Copy the listing from the line with "family: Agamidae" through the end of the listing, swapping "common name" for "vernacular name" and changing nothing else. Leave the pictures out.

---*---

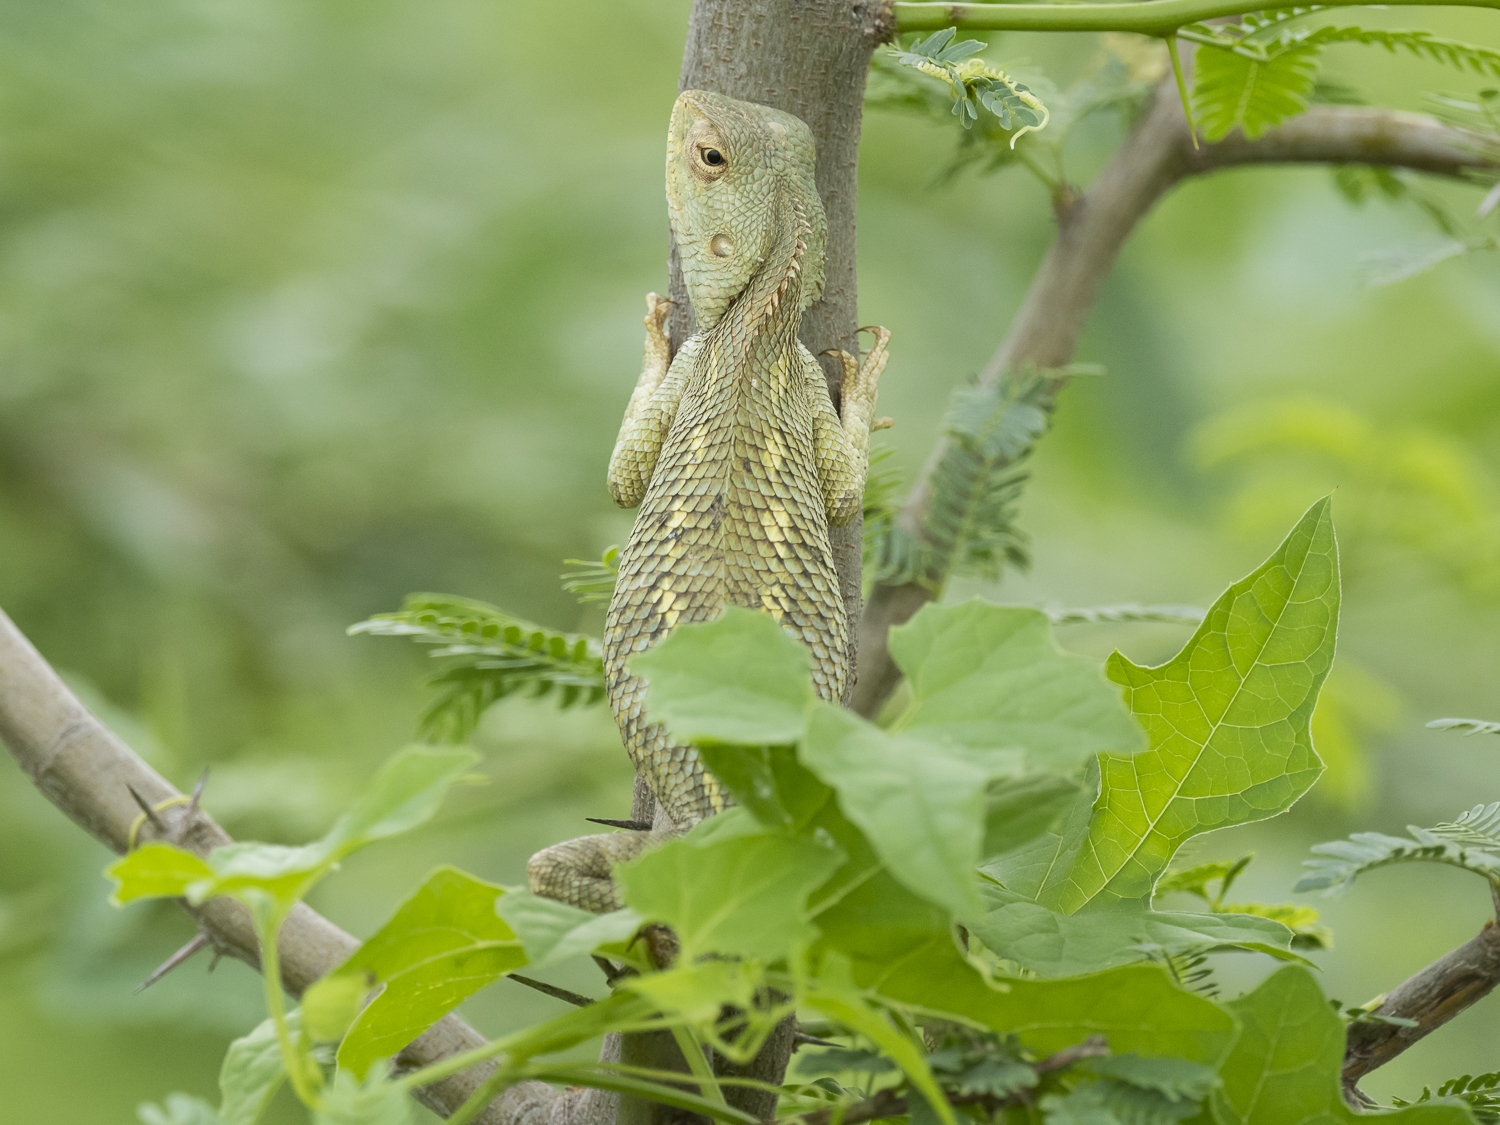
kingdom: Animalia
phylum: Chordata
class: Squamata
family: Agamidae
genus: Calotes
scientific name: Calotes versicolor
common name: Oriental garden lizard
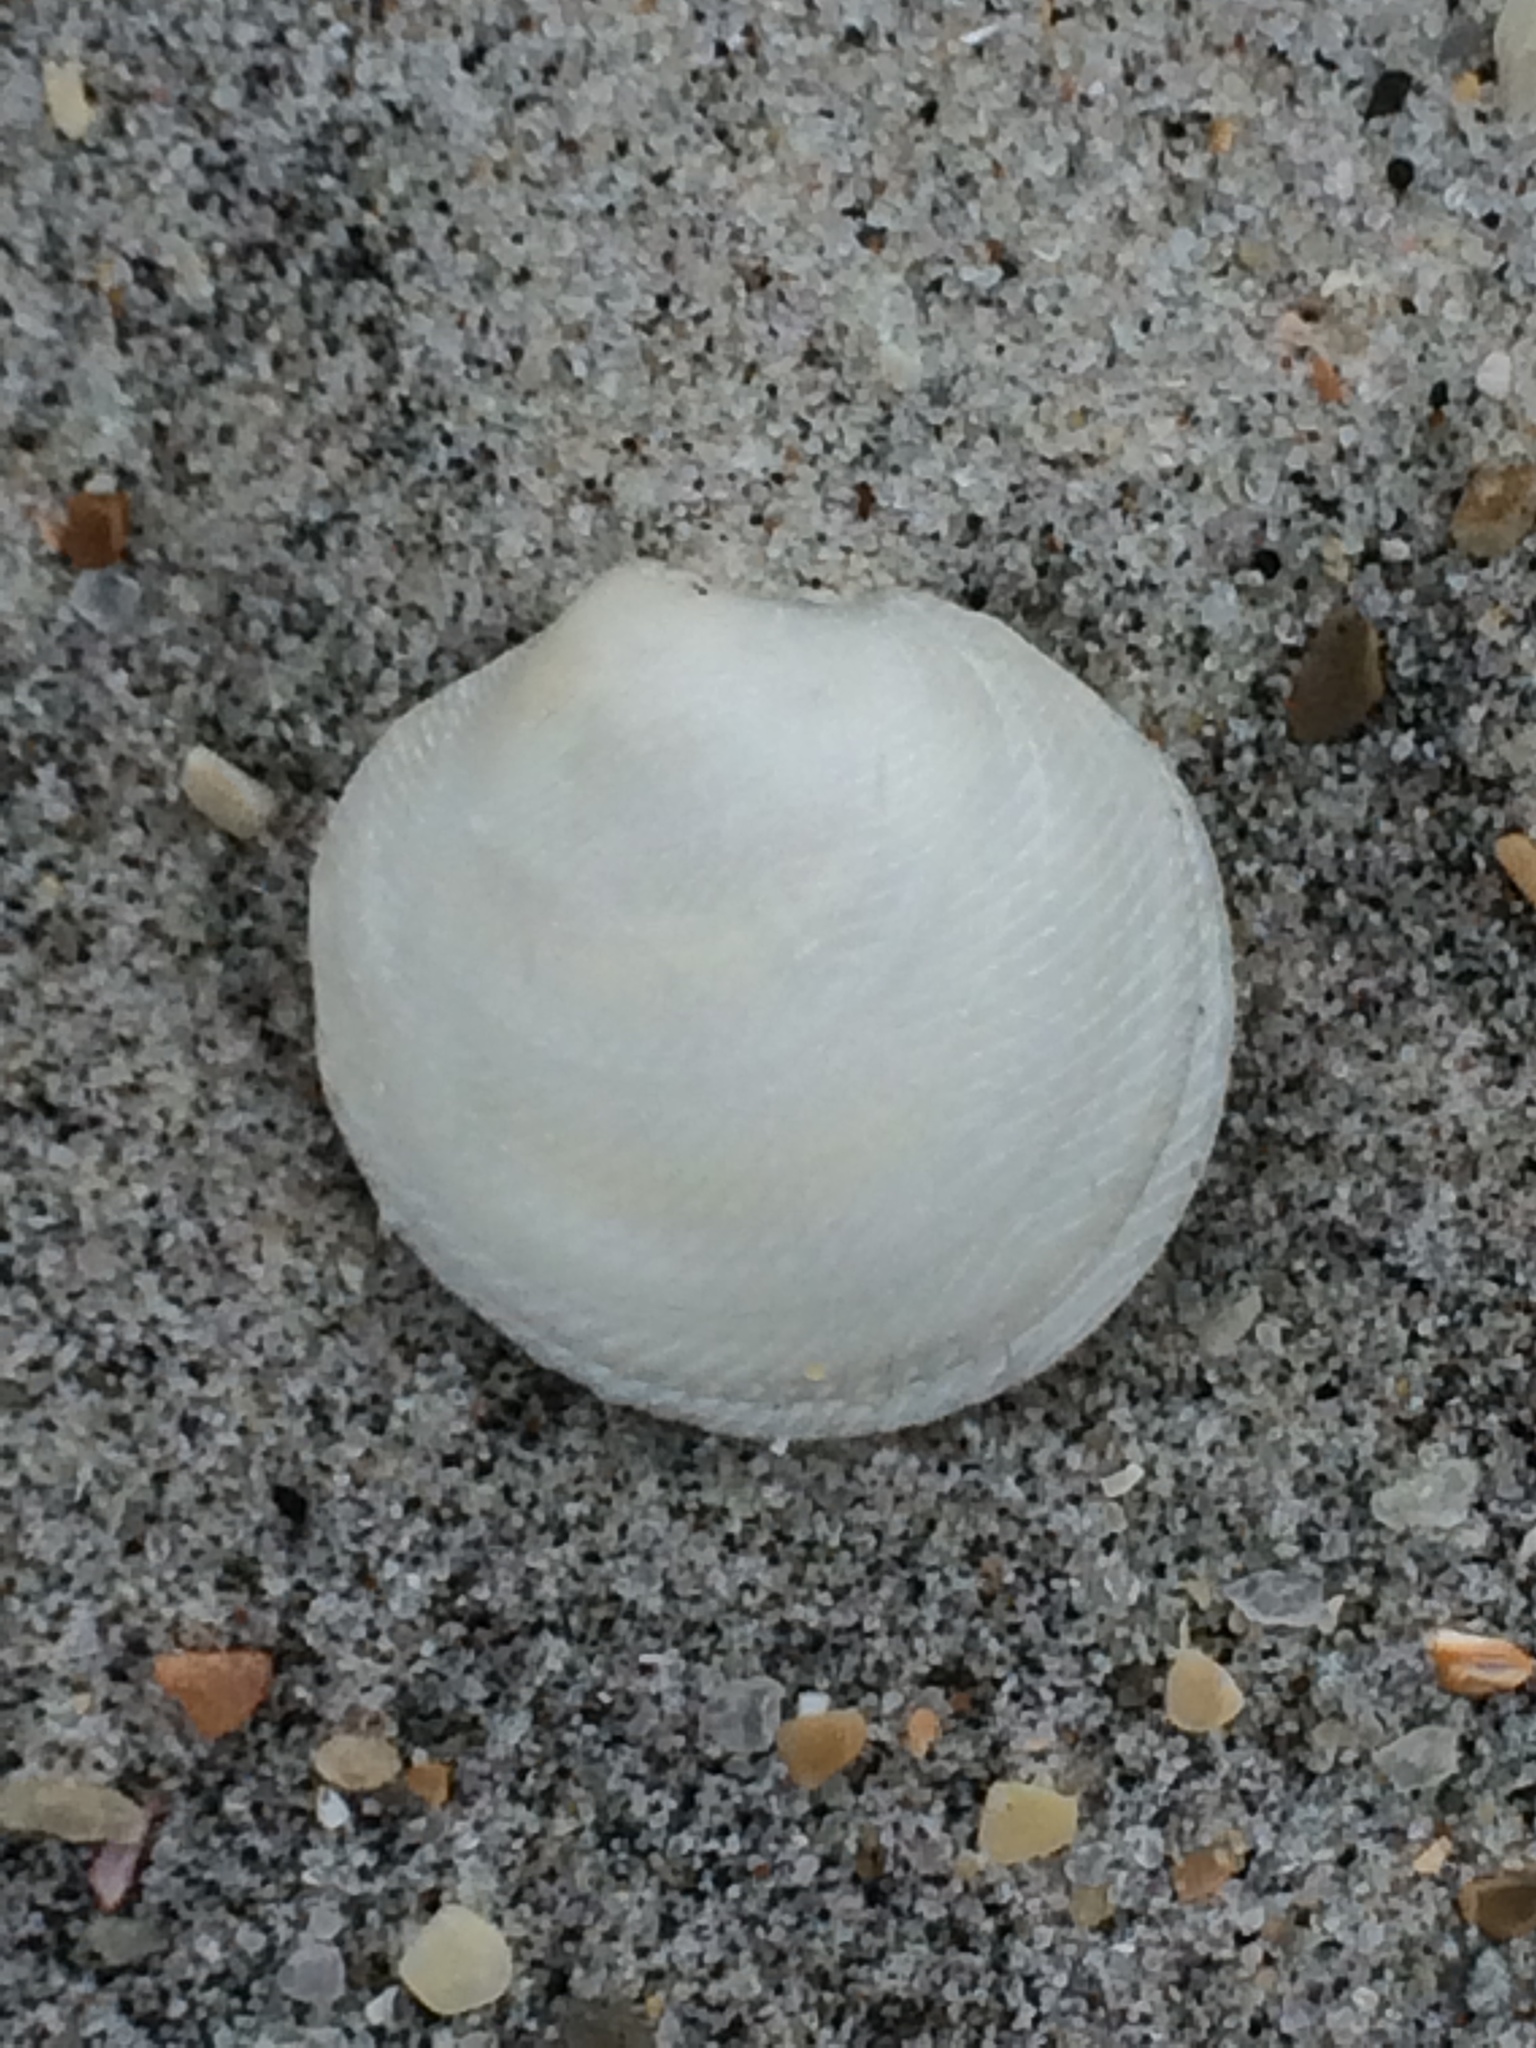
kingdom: Animalia
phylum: Mollusca
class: Bivalvia
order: Lucinida
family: Lucinidae
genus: Divalinga
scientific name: Divalinga quadrisulcata
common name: Cross-hatched lucine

---*---

● **EXERCISE ANSWER**
family: Agamidae
genus: Calotes
scientific name: Calotes versicolor
vernacular name: Oriental garden lizard
kingdom: Animalia
phylum: Mollusca
class: Bivalvia
order: Lucinida
family: Lucinidae
genus: Divalinga
scientific name: Divalinga quadrisulcata
vernacular name: Cross-hatched lucine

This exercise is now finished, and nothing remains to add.